Nova Scotia

Public Gardens proposal couple shares their romance

If you walked by the Public Gardens in Halifax Monday night or Tuesday morning, you might have noticed giant letters spelling out "Will you marry me."

'Samantha said you have to put effort into it, or I’m saying no,' groom-to-be says

Rob Jeffrey reads his proposal poem to Samantha Rideout. She said yes. (CBC)

A Halifax man whose romantic proposal to his girlfriend caught the public imagination says she told him he had to come up with a good pitch.

People walking by the Public Gardens on Monday and Tuesday saw giant letters spelling out "Will U marry me?" Each letter had a rose and a poem. 

I was a little suspicious when he picked me up from work in a suit.- Bride-to-be Samantha Rideout

CBC asked you who the couple was, and we quickly found Rob Jeffery and Samantha Rideout — soon to be Samantha Jeffery. 

“Samantha said you have to put effort into it, or I’m saying no,” Jeffery said of their previous discussions of marriage. 

The pair met for their first date outside the Public Gardens, right where the posters started. It’s become a favourite spot.

So Jeffery made up the signs, wrote the poems, and attached them to the garden gates. He picked Rideout up at work Monday and brought her to the gates. 

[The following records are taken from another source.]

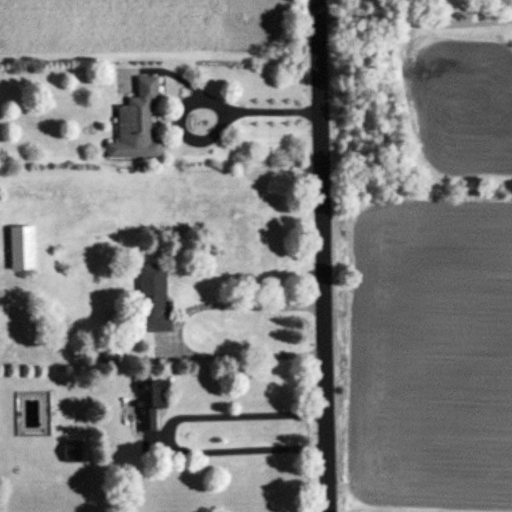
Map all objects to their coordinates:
road: (416, 25)
road: (261, 116)
building: (135, 125)
building: (21, 248)
road: (325, 255)
building: (152, 298)
road: (177, 333)
building: (151, 403)
road: (169, 441)
building: (70, 451)
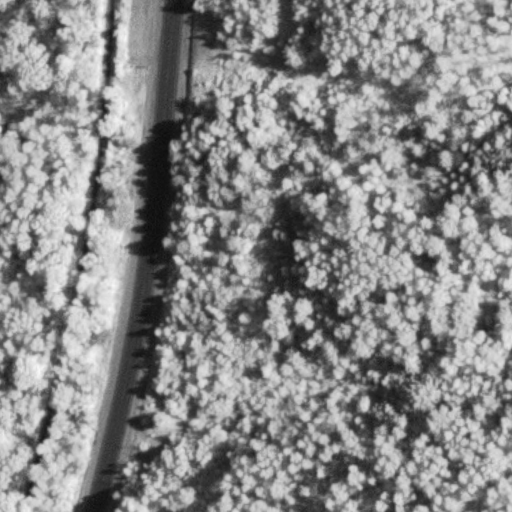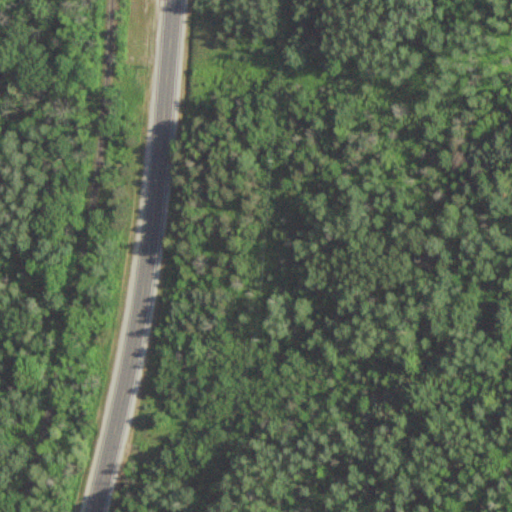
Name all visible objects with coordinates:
road: (149, 238)
road: (76, 258)
road: (98, 493)
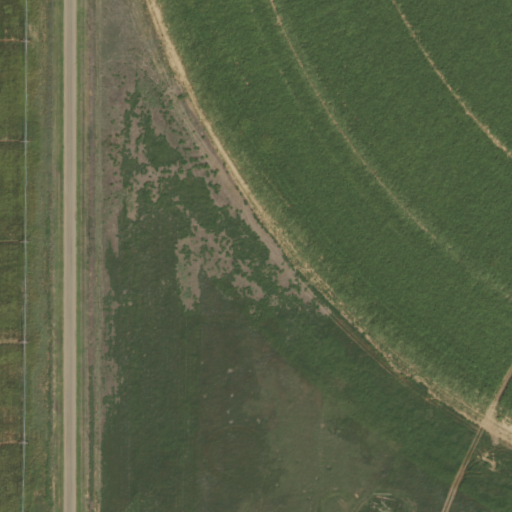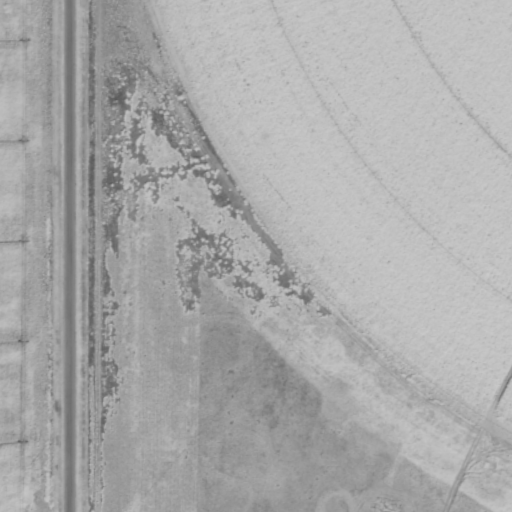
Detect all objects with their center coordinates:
road: (71, 256)
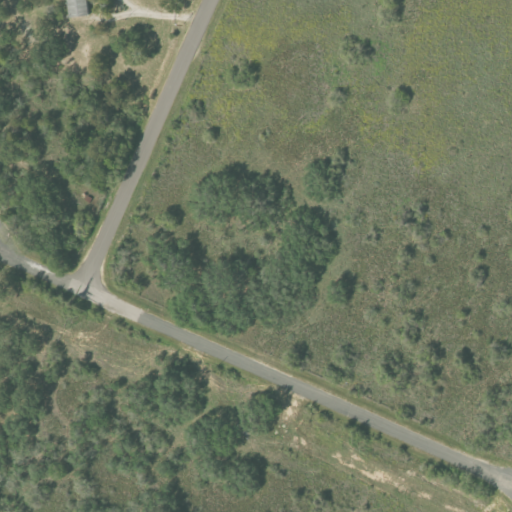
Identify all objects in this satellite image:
building: (78, 8)
road: (125, 15)
road: (148, 145)
road: (255, 367)
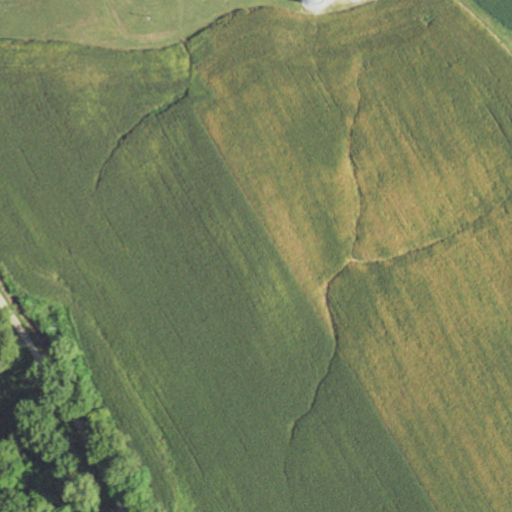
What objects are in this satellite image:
road: (67, 400)
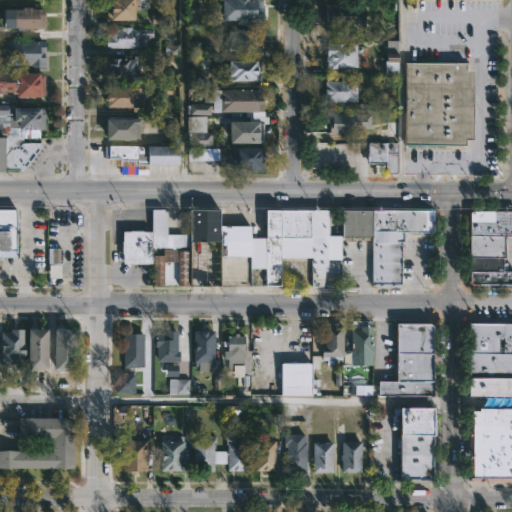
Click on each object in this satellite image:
building: (121, 9)
building: (121, 9)
building: (240, 10)
building: (242, 10)
building: (344, 15)
building: (341, 16)
road: (493, 17)
building: (23, 18)
building: (24, 19)
building: (127, 37)
building: (125, 38)
building: (242, 39)
building: (241, 40)
road: (438, 42)
building: (171, 50)
building: (21, 53)
building: (24, 53)
building: (341, 55)
building: (340, 56)
building: (391, 65)
building: (121, 66)
building: (121, 66)
building: (240, 70)
building: (244, 70)
building: (23, 83)
building: (22, 85)
road: (183, 88)
road: (401, 89)
building: (338, 91)
building: (340, 91)
road: (475, 95)
road: (75, 96)
building: (122, 96)
road: (295, 96)
building: (121, 98)
building: (238, 100)
building: (236, 101)
building: (438, 104)
building: (438, 104)
building: (199, 109)
building: (348, 122)
building: (18, 123)
building: (358, 124)
building: (121, 128)
building: (119, 130)
building: (243, 132)
building: (245, 132)
building: (18, 135)
building: (200, 140)
building: (146, 153)
building: (1, 154)
building: (142, 155)
building: (383, 155)
building: (381, 156)
building: (249, 158)
building: (246, 159)
road: (410, 167)
road: (261, 177)
road: (224, 193)
road: (435, 194)
traffic signals: (449, 194)
road: (480, 194)
road: (255, 208)
building: (490, 224)
building: (488, 232)
building: (8, 233)
building: (385, 237)
building: (149, 240)
building: (261, 243)
building: (7, 244)
building: (268, 244)
building: (487, 246)
building: (54, 255)
building: (54, 262)
building: (171, 268)
building: (488, 271)
building: (488, 272)
road: (481, 300)
road: (225, 304)
building: (333, 342)
building: (349, 345)
building: (165, 346)
building: (361, 346)
building: (12, 347)
building: (167, 347)
building: (131, 348)
building: (490, 348)
building: (35, 349)
building: (37, 349)
building: (63, 349)
building: (11, 350)
building: (62, 350)
building: (133, 350)
building: (490, 350)
building: (204, 351)
road: (96, 352)
building: (202, 352)
road: (450, 352)
building: (237, 355)
building: (237, 359)
building: (410, 362)
building: (411, 362)
building: (171, 370)
building: (298, 376)
building: (296, 379)
building: (123, 382)
building: (124, 383)
building: (177, 386)
building: (178, 386)
building: (490, 387)
building: (490, 387)
road: (225, 400)
road: (481, 402)
building: (414, 441)
building: (416, 443)
building: (491, 443)
building: (41, 444)
building: (42, 444)
building: (489, 444)
building: (294, 449)
building: (295, 451)
building: (170, 453)
building: (206, 453)
building: (216, 453)
building: (263, 454)
building: (133, 455)
building: (134, 455)
building: (172, 455)
building: (235, 455)
building: (265, 455)
building: (320, 456)
building: (349, 456)
building: (350, 456)
building: (322, 457)
road: (255, 499)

“I was dressed up and she — she’s always dressed up and looking beautiful,” he said.

He walked her along the signs and at the last one he dropped to one knee and asked her to marry him.

“He had a really sweet speech. I cried. I’m excited,” Rideout said. “I pretty much knew at the ‘W’. I was a little suspicious when he picked me up from work in a suit.”

She said the fact that people were honking encouragement as he popped the question added to the mood. “But when he was down on one knee, it didn’t feel like we were in public at all. It felt like it was just us.”

The Public Gardens said they’d leave the signs up today out of respect for the young couple. They're getting married Oct. 18 in Rideout's hometown of St. John's, N.L.